===== PASSAGE SHOWN =====
Positive Mental Health
Positive mental health (mental well-being) is a resource and an integral part of one’s health and well-being. It is also important for an individual’s functional capacity. Several concepts are used to refer to positive mental health. What they have in common is that they stress, with different emphases, the importance of the individual’s:
mental resources (e.g. the ability to overcome adversities),
opportunities to influence his or her own life,
optimism and sense of being in control of his or her own life,
satisfactory social relationships, and
positive self-image and attitude towards personal development (e.g. self-esteem and self-confidence).
Positive mental health can be understood as various levels of emotional (feelings), psychological (positive actions), social (relationships with others and society), physical (physical health and fitness) and spiritual (the sense that life has a meaning) wellbeing.
The concept of positive mental health is aimed at moving the focus away from illnesses and problems. It is based on the idea that positive mental health is much more than the absence of mental health disorders. Positive mental health can be developed despite the existence of a mental health disorder. Positive mental health has been found to associate with better physical health, a better quality of life, higher achievements at school and positive health behaviour.
Reference: Finnish Institute for Health and Welfare
Salutogenesis as an alternative response to dealing with illness
Over the past two decades researchers have increasingly paid attention to potential protective factors or resistance factors that protect individuals in the face of stressful circumstances instead of focusing only on possible pathogenic contributors of illness. (Geyer 1997)
The salutogenic paradigm arouse as an alternative response to dealing with illness in individuals. The paradigm as a whole suggests that instead of focusing on illness and disease there should be a focus on that which promotes wellness. The salutogenic paradigm falls within the larger paradigm of positive psychology and is a preventative model as opposed to being a disease model.
Aron Antonowsky (1923-1994), the late sociology professor, is recognized for his contribution to this field as the founder of the term salutogenesis and his development work with the theory of salutogenesis, sense of coherence and general resistance resources (Antonowsky 1987).
===== EXTRACTED MATERIAL =====
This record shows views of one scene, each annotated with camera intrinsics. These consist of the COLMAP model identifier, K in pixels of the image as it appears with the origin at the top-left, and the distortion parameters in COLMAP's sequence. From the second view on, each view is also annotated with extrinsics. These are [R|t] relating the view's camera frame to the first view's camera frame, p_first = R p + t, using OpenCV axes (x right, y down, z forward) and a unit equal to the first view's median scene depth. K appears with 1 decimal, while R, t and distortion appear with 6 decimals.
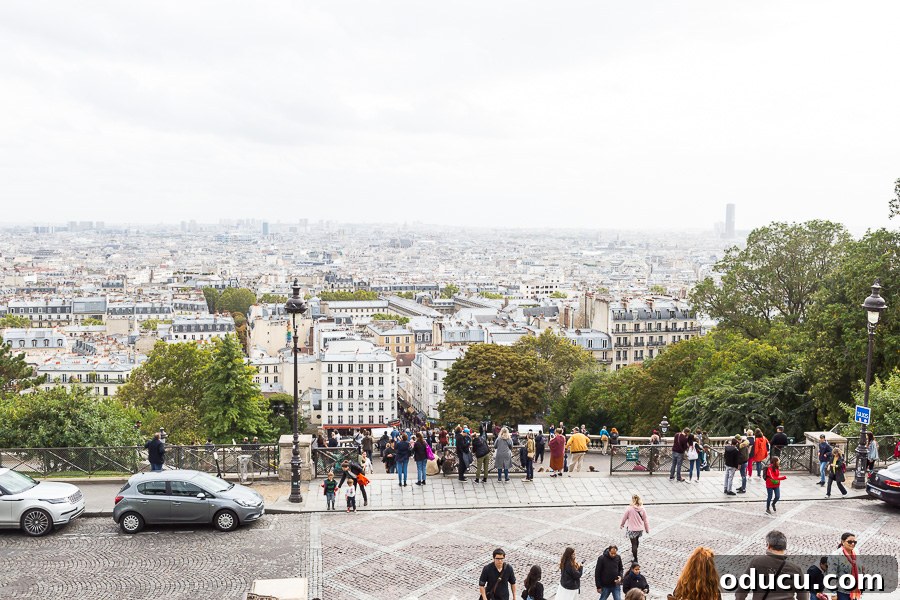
lens RADIAL K [[870.7, 0, 450.0], [0, 870.7, 300.0], [0, 0, 1]] dist [-0.016037, -0.020390]
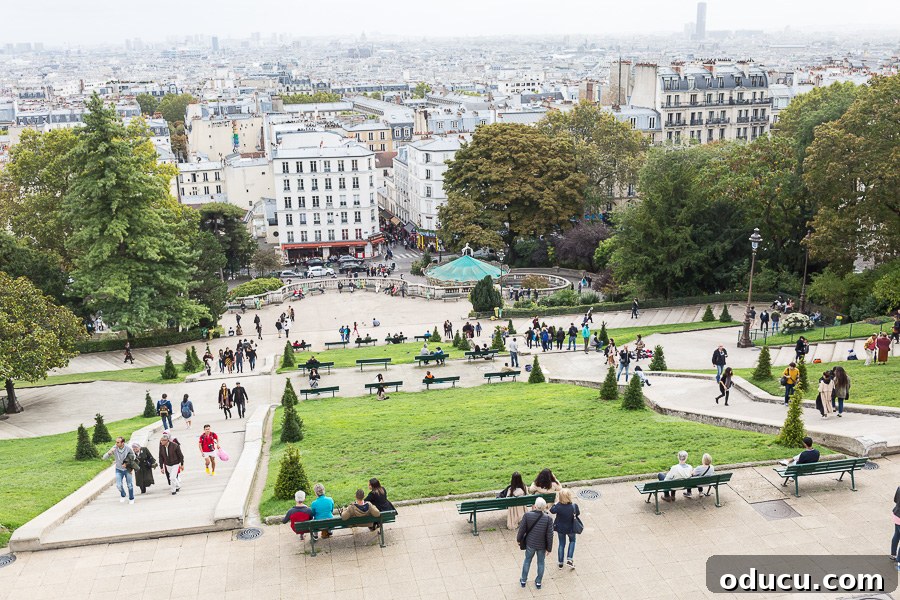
lens RADIAL K [[870.7, 0, 450.0], [0, 870.7, 300.0], [0, 0, 1]] dist [-0.016037, -0.020390]
pose [[0.998589, -0.040528, 0.034312, -0.026753], [0.032486, 0.977381, 0.208978, 0.036270], [-0.042006, -0.207568, 0.977318, 0.236331]]
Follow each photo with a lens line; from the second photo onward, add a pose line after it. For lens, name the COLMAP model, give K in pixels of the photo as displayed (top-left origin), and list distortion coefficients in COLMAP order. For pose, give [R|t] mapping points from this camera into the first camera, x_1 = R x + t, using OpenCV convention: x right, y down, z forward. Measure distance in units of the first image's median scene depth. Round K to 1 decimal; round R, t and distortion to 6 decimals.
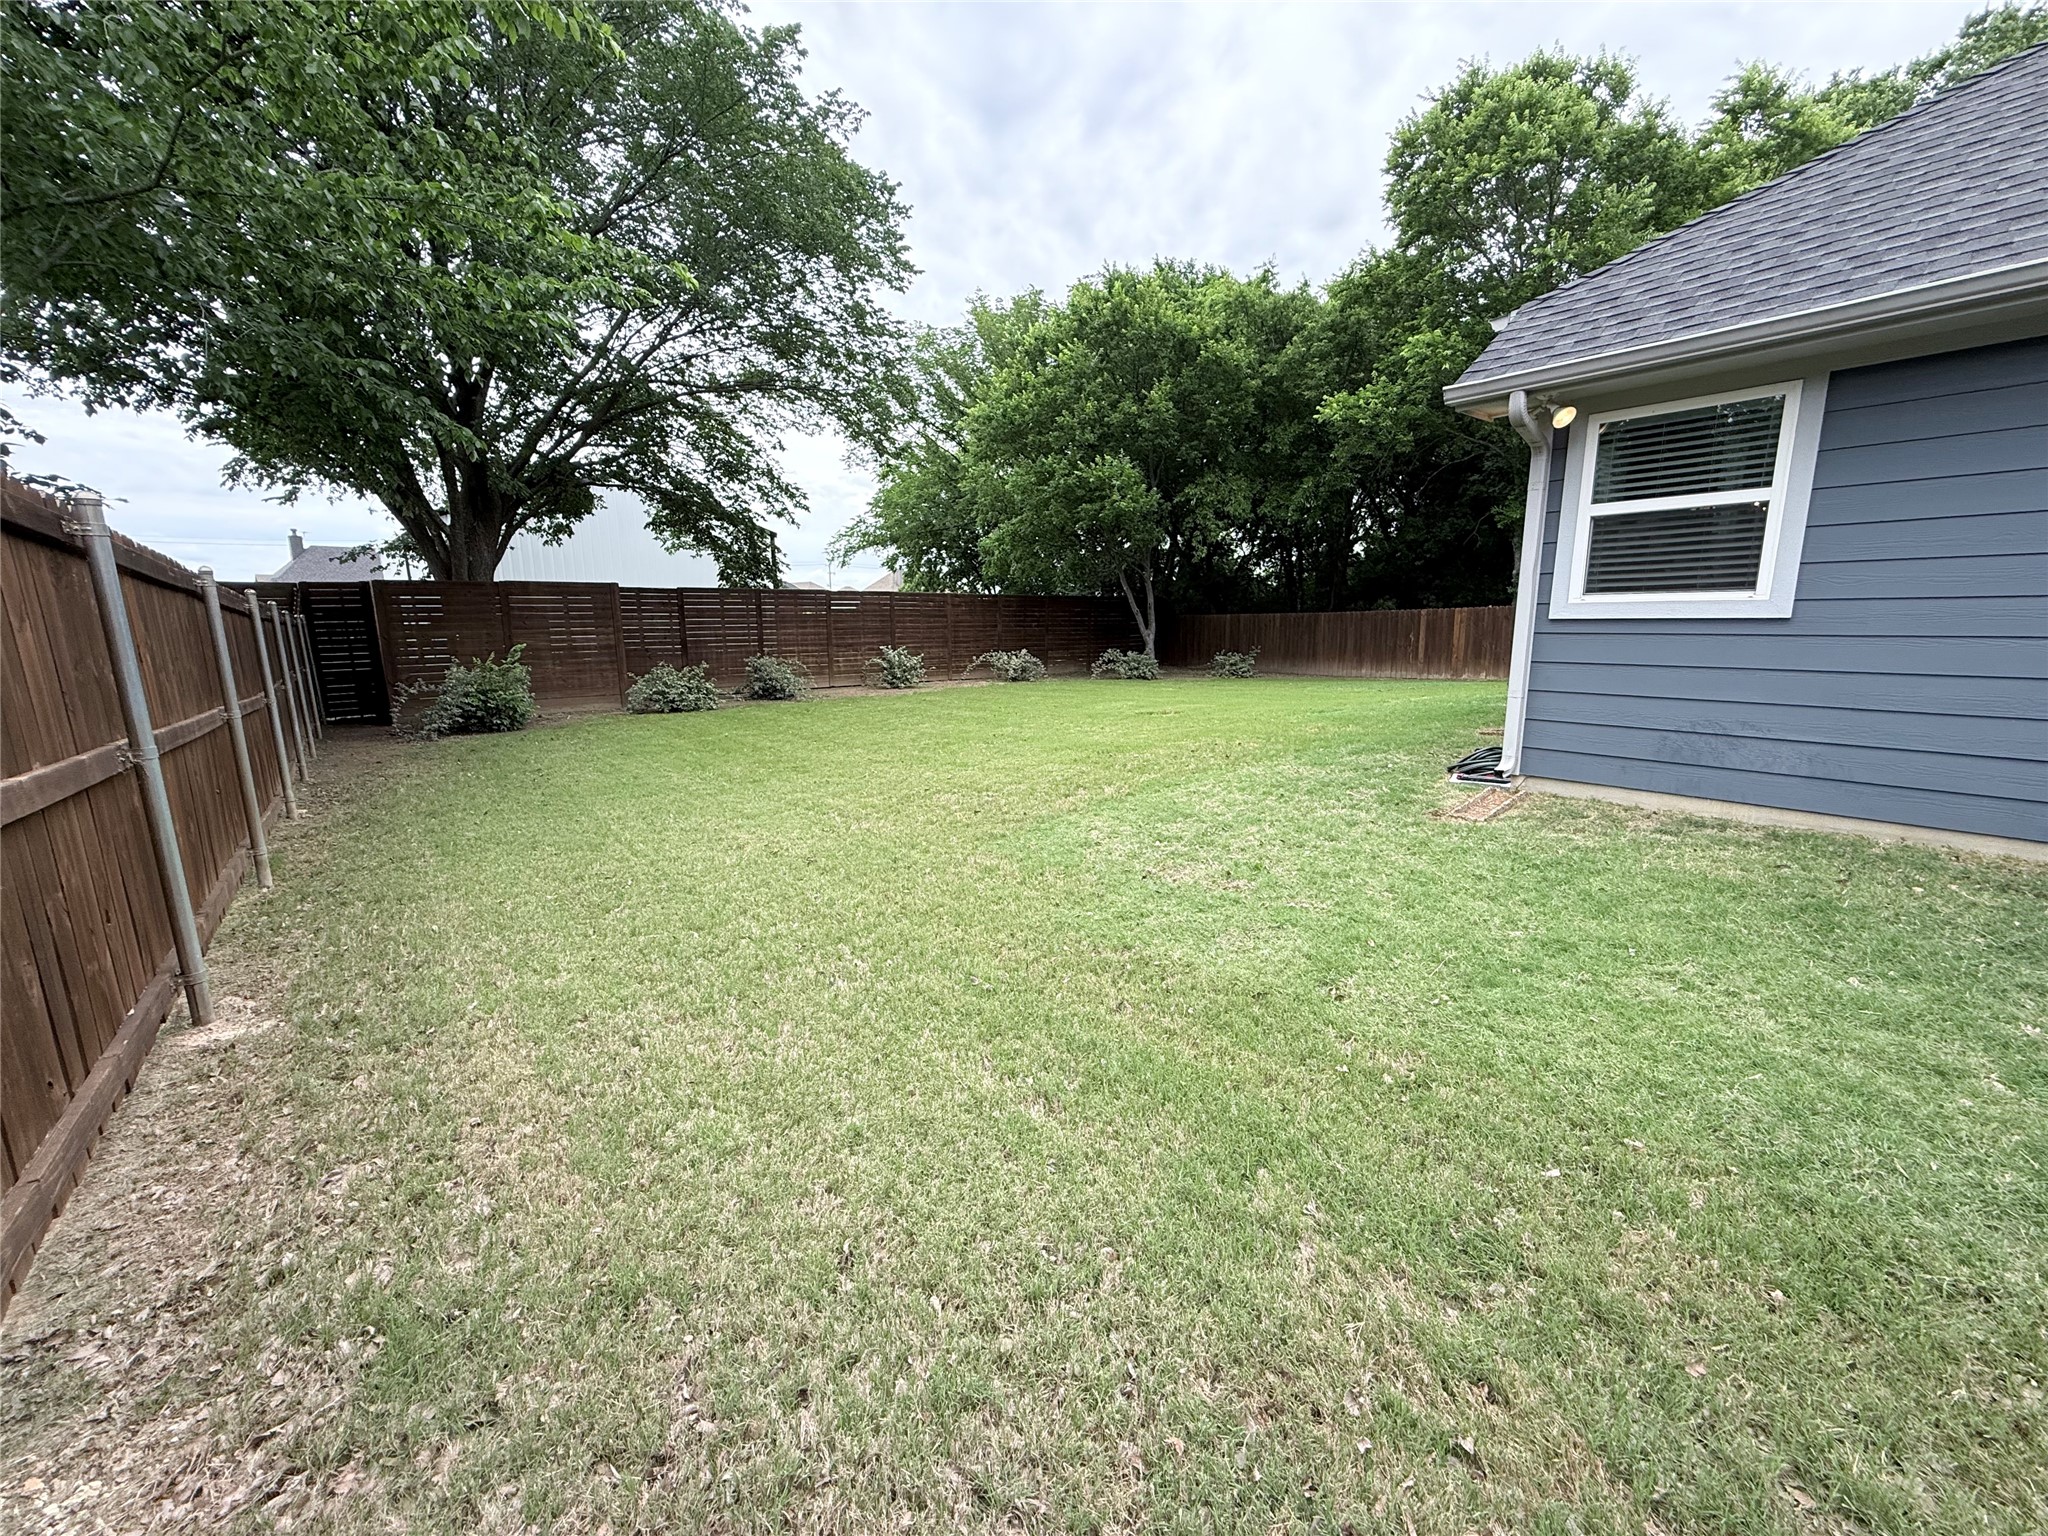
lens RADIAL K [[821.5, 0, 1030.6], [0, 821.5, 773.2], [0, 0, 1]] dist [0.002184, 0.000278]
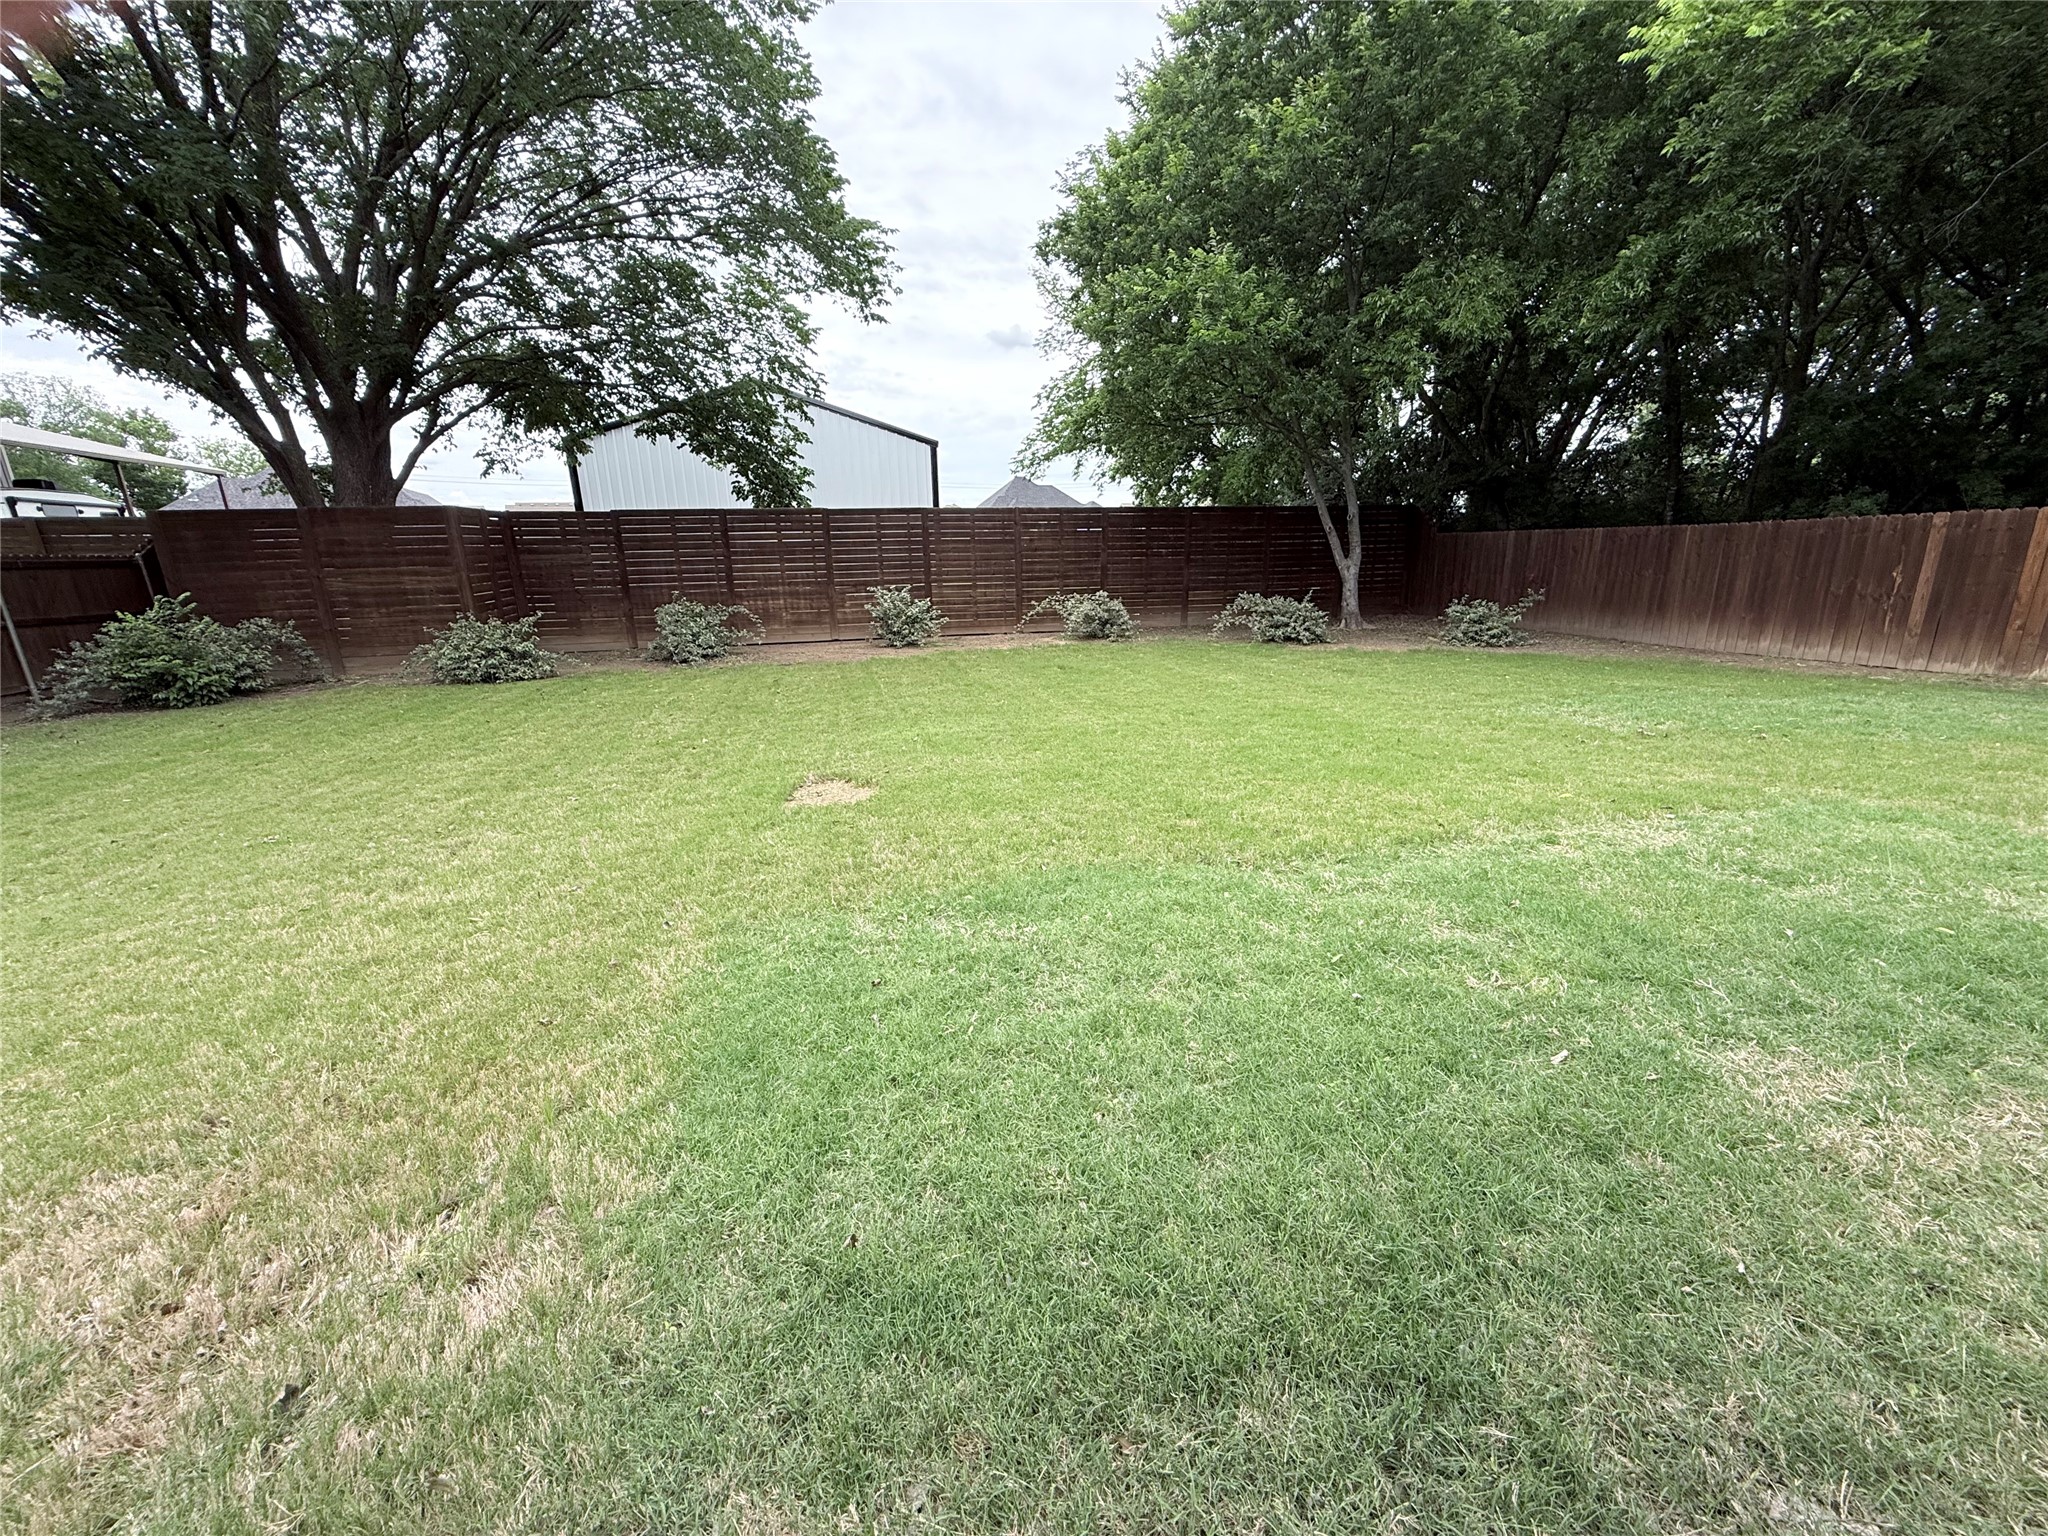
=====
• CHECK YOUR UNDERSTANDING:
(A) In the passage on positive mental health, what is Aron Antonowsky recognized as the founder of?
(B) Continue the passage on positive mental health and salutogenesis from where it stops.

• ANSWER LIST:
(A) The term salutogenesis.

(B)
Sense of coherence is the way that individuals tend to make sense of the world and it is comprised of three facets, namely Comprehensibility, Manageability and Meaningfulness. Comprehensibility refers to the way people perceive information as structured, ordered, consistent and clear instead of opposite of these. Manageability is thus defined as the extent to which one perceives that they have the available resources at their disposal to meet any situation’s demands. Antonowsky describes Meaningfulness as the way individuals go about identifying life events and circumstances as important. That means for example things people care for or that makes most sense to them both cognitively and emotionally.
The shift from a pathogenic to a salutogenic emphasis in the social and health sciences has resulted much research on the topic. These theories seem to account for sense of coherence, literature surrounding sense of coherence and wellbeing, sense of coherence and personality and sense of coherence and negative affectivity. There is also some critique for Antonowsky’s theoretical three components of coherence weather they really create a wholeness.
You can read more from:
Antonowsky, Aaron: Unraveling The Mystery of Health. How People Manage Stress and Stay Well. San Francisco, Jossey-Bass Publishers, 1987.
Ann Marie Kerr Hutchinson: Meaning in life and sense of coherence as predictors of coping among young adults. Dissertation in Psychology in the Faculty of Humanities, at University of Johannesburg, 2005.
A REFLECTIVE TASK:
Reflect your own story in relation to definitions of ‘positive mental health’ above.